Experimenting with ETS has forced me to look at Erlang docs and stare at the Stream
module more than I have previously. I am able to traverse an ETS table using Stream.resource/3
, something like this:
tid = :my_ets_table
Stream.resource(
fn -> [] end,
fn
[] ->
case :ets.first(tid) do
:"$end_of_table" -> {:halt, []}
first_key -> {:ets.lookup(tid, first_key), first_key}
end
acc ->
case :ets.next(tid, acc) do
:"$end_of_table" -> {:halt, acc}
next_key -> {:ets.lookup(tid, next_key), next_key}
end
end,
fn _acc -> :ok end
)
And because the above emits a Stream
, I can pipe it to other Stream
functions, e.g.

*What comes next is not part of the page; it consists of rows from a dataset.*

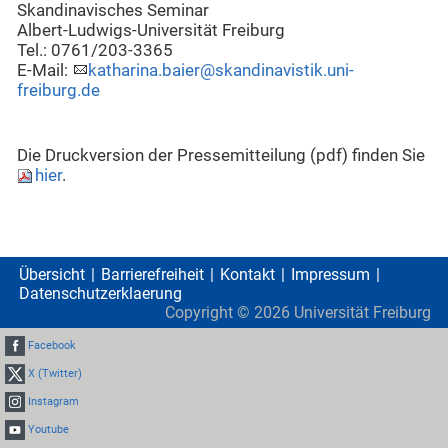
Skandinavisches Seminar
Albert-Ludwigs-Universität Freiburg
Tel.: 0761/203-3365
E-Mail:
katharina.baier@skandinavistik.uni-
freiburg.de
Die Druckversion der Pressemitteilung (pdf) finden Sie
hier
.
Übersicht
Barrierefreiheit
Kontakt
Impressum
Datenschutzerklaerung
Copyright ©
2026
Universität Freiburg
Facebook
X (Twitter)
Instagram
Youtube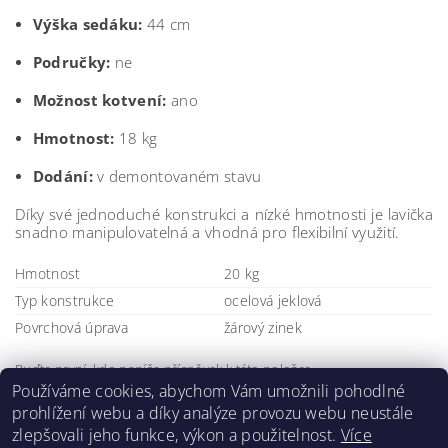
Výška sedáku:
44 cm
Područky:
ne
Možnost kotvení:
ano
Hmotnost:
18 kg
Dodání:
v demontovaném stavu
Díky své jednoduché konstrukci a nízké hmotnosti je lavička
snadno manipulovatelná a vhodná pro flexibilní využití.
Hmotnost
20 kg
Typ konstrukce
ocelová jeklová
Povrchová úprava
žárový zinek
Buďte první, kdo napíše příspěvek k této položce.
Používáme cookies, abychom Vám umožnili pohodlné
Přidat komentář
prohlížení webu a díky analýze provozu webu neustále
zlepšovali jeho funkce, výkon a použitelnost.
Více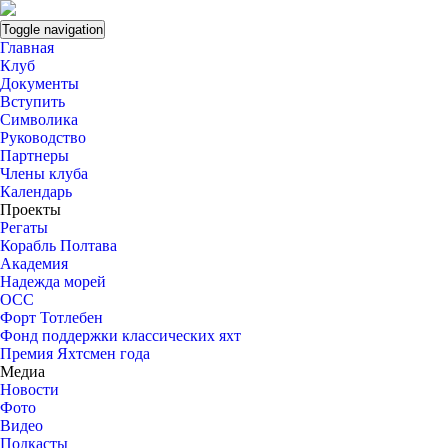
Toggle navigation
Главная
Клуб
Документы
Вступить
Символика
Руководство
Партнеры
Члены клуба
Календарь
Проекты
Регаты
Корабль Полтава
Академия
Надежда морей
ОСС
Форт Тотлебен
Фонд поддержки классических яхт
Премия Яхтсмен года
Медиа
Новости
Фото
Видео
Подкасты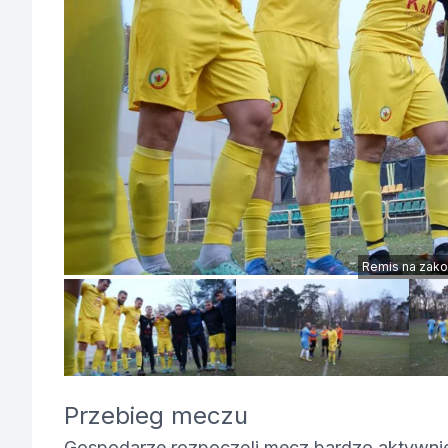
Remis na zakoń
Przebieg meczu
Gospodarze rozpoczęli mecz bardzo aktywnie i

Stream.filter/2
:
# ... cont'd from above
|> Stream.filter(&maybe_remove/1)
|> Stream.run()
But this doesn’t work: the resulting stream has the proper items filtered, but of course, the ETS table remains unchanged.
If I instead use Stream.each/2
and attempt to delete keys, e.g.
# cont'd from orig
|> Stream.each(fn {k, v} ->
case check_something({k, v}) do
false -> :ets.delete(tid, k)
_ -> nil
end
end)
|> Stream.run()
then there are errors because I have maimed the stream:
** (ArgumentError) errors were found at the given arguments:
* 2nd argument: not a key that exists in the table
(stdlib 3.16.1) :ets.next(:my_ets_table, :b)

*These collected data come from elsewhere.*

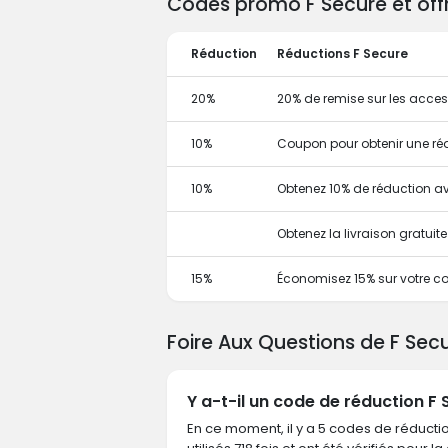
Codes promo F Secure et offr
Réduction
Réductions F Secure
20%
20% de remise sur les acces
10%
Coupon pour obtenir une ré
10%
Obtenez 10% de réduction 
Obtenez la livraison gratui
15%
Économisez 15% sur votre co
Foire Aux Questions de F Sec
Y a-t-il un code de réduction F
En ce moment, il y a 5 codes de réductio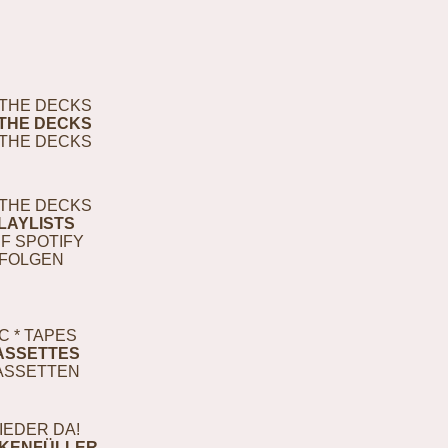
THE DECKS
THE DECKS
THE DECKS
THE DECKS
LAYLISTS
F SPOTIFY
FOLGEN
C * TAPES
ASSETTES
ASSETTEN
IEDER DA!
KENFÜLLER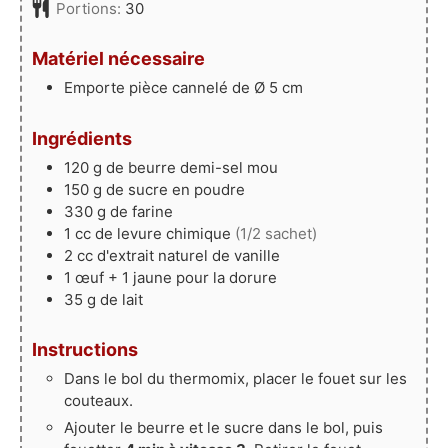
Portions:
30
Matériel nécessaire
Emporte pièce cannelé de Ø 5 cm
Ingrédients
120
g
de beurre demi-sel mou
150
g
de sucre en poudre
330
g
de farine
1
cc
de levure chimique
(1/2 sachet)
2
cc
d'extrait naturel de vanille
1
œuf + 1 jaune pour la dorure
35
g
de lait
Instructions
Dans le bol du thermomix, placer le fouet sur les
couteaux.
Ajouter le beurre et le sucre dans le bol, puis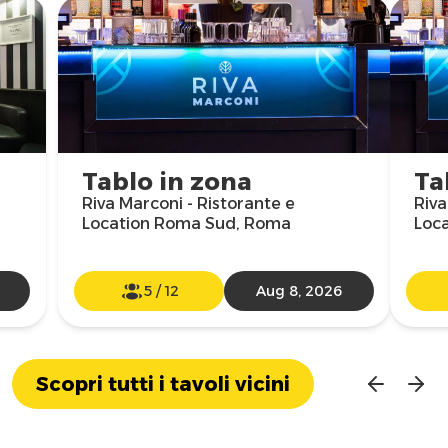
Tablo in zona
Ta
Riva Marconi - Ristorante e
Riva
Location Roma Sud, Roma
Loc
5
/
12
Aug 8, 2026
Scopri tutti i tavoli vicini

Things work fine if I do this operation using regular Enum
(i.e. not via a stream), but of course, this could be problematic/slow for large tables.

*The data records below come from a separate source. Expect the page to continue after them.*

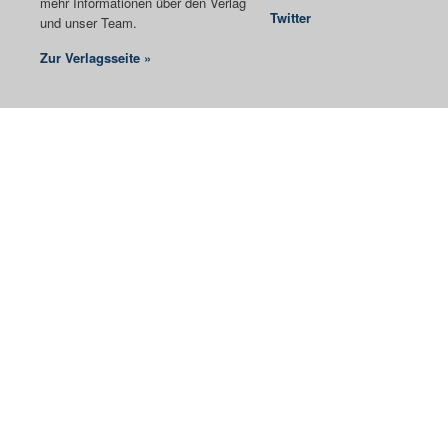
mehr Informationen über den Verlag
Twitter
und unser Team.
Zur Verlagsseite »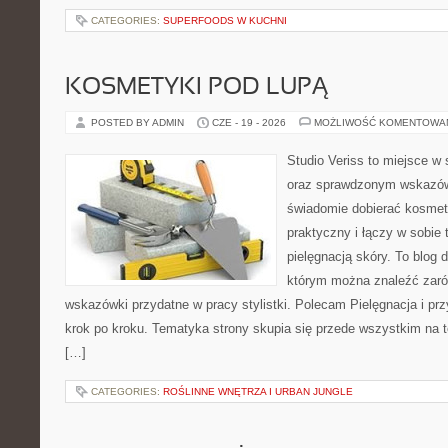
CATEGORIES:
SUPERFOODS W KUCHNI
KOSMETYKI POD LUPĄ
POSTED BY ADMIN
CZE - 19 - 2026
MOŻLIWOŚĆ KOMENTOWA
Studio Veriss to miejsce w 
oraz sprawdzonym wskazów
świadomie dobierać kosmet
praktyczny i łączy w sobie
pielęgnacją skóry. To blog 
którym można znaleźć zarów
wskazówki przydatne w pracy stylistki. Polecam Pielęgnacja i prz
krok po kroku. Tematyka strony skupia się przede wszystkim na t
[…]
CATEGORIES:
ROŚLINNE WNĘTRZA I URBAN JUNGLE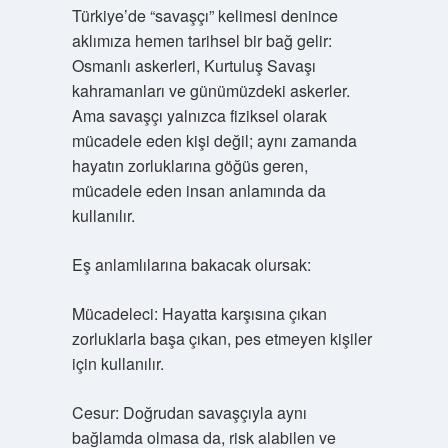
Türkiye’de “savaşçı” kelimesi denince
aklımıza hemen tarihsel bir bağ gelir:
Osmanlı askerleri, Kurtuluş Savaşı
kahramanları ve günümüzdeki askerler.
Ama savaşçı yalnızca fiziksel olarak
mücadele eden kişi değil; aynı zamanda
hayatın zorluklarına göğüs geren,
mücadele eden insan anlamında da
kullanılır.
Eş anlamlılarına bakacak olursak:
Mücadeleci: Hayatta karşısına çıkan
zorluklarla başa çıkan, pes etmeyen kişiler
için kullanılır.
Cesur: Doğrudan savaşçıyla aynı
bağlamda olmasa da, risk alabilen ve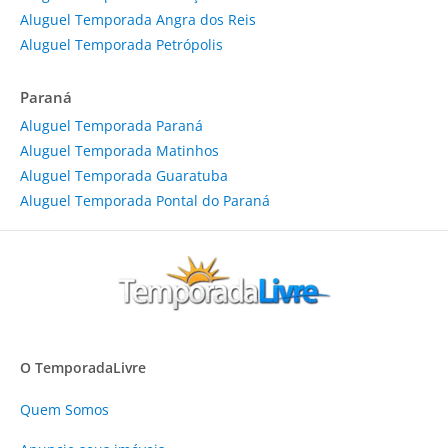
Aluguel Temporada Angra dos Reis
Aluguel Temporada Petrópolis
Paraná
Aluguel Temporada Paraná
Aluguel Temporada Matinhos
Aluguel Temporada Guaratuba
Aluguel Temporada Pontal do Paraná
O TemporadaLivre
Quem Somos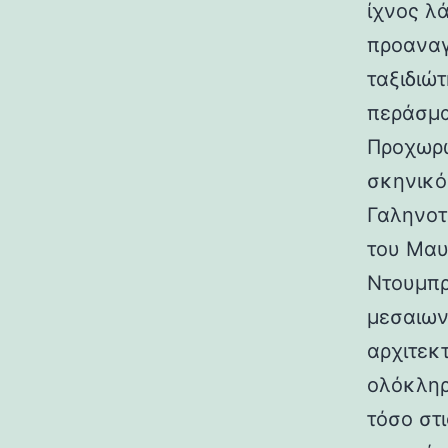
ίχνος λ
προαναγ
ταξιδιώτ
περάσμα
Προχωρώ
σκηνικό
Γαληνοτ
του Μαυ
Ντουμπρ
μεσαιων
αρχιτεκ
ολόκληρ
τόσο στι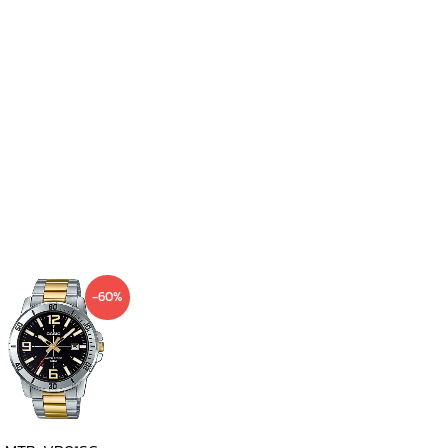
Current
Original
-60%
price
price
is:
was:
1,290 ฿.
3,200 ฿.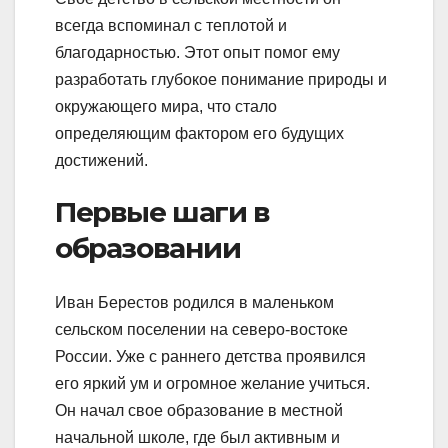
всегда вспоминал с теплотой и
благодарностью. Этот опыт помог ему
разработать глубокое понимание природы и
окружающего мира, что стало
определяющим фактором его будущих
достижений.
Первые шаги в
образовании
Иван Берестов родился в маленьком
сельском поселении на северо-востоке
России. Уже с раннего детства проявился
его яркий ум и огромное желание учиться.
Он начал свое образование в местной
начальной школе, где был активным и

One possibility here would be to use the stream and accumulate only the keys for items that had to be deleted, then delay the actual deletion until after the stream had been run. (But this is maybe a wee bit tricky because Stream
has no reduce
function).
Another possibility might be to write the stream results into a new table, then replace the original (e.g. by deleting the original and renaming the temporary one).
Am I missing something obvious? Any words of wisdom are welcomed!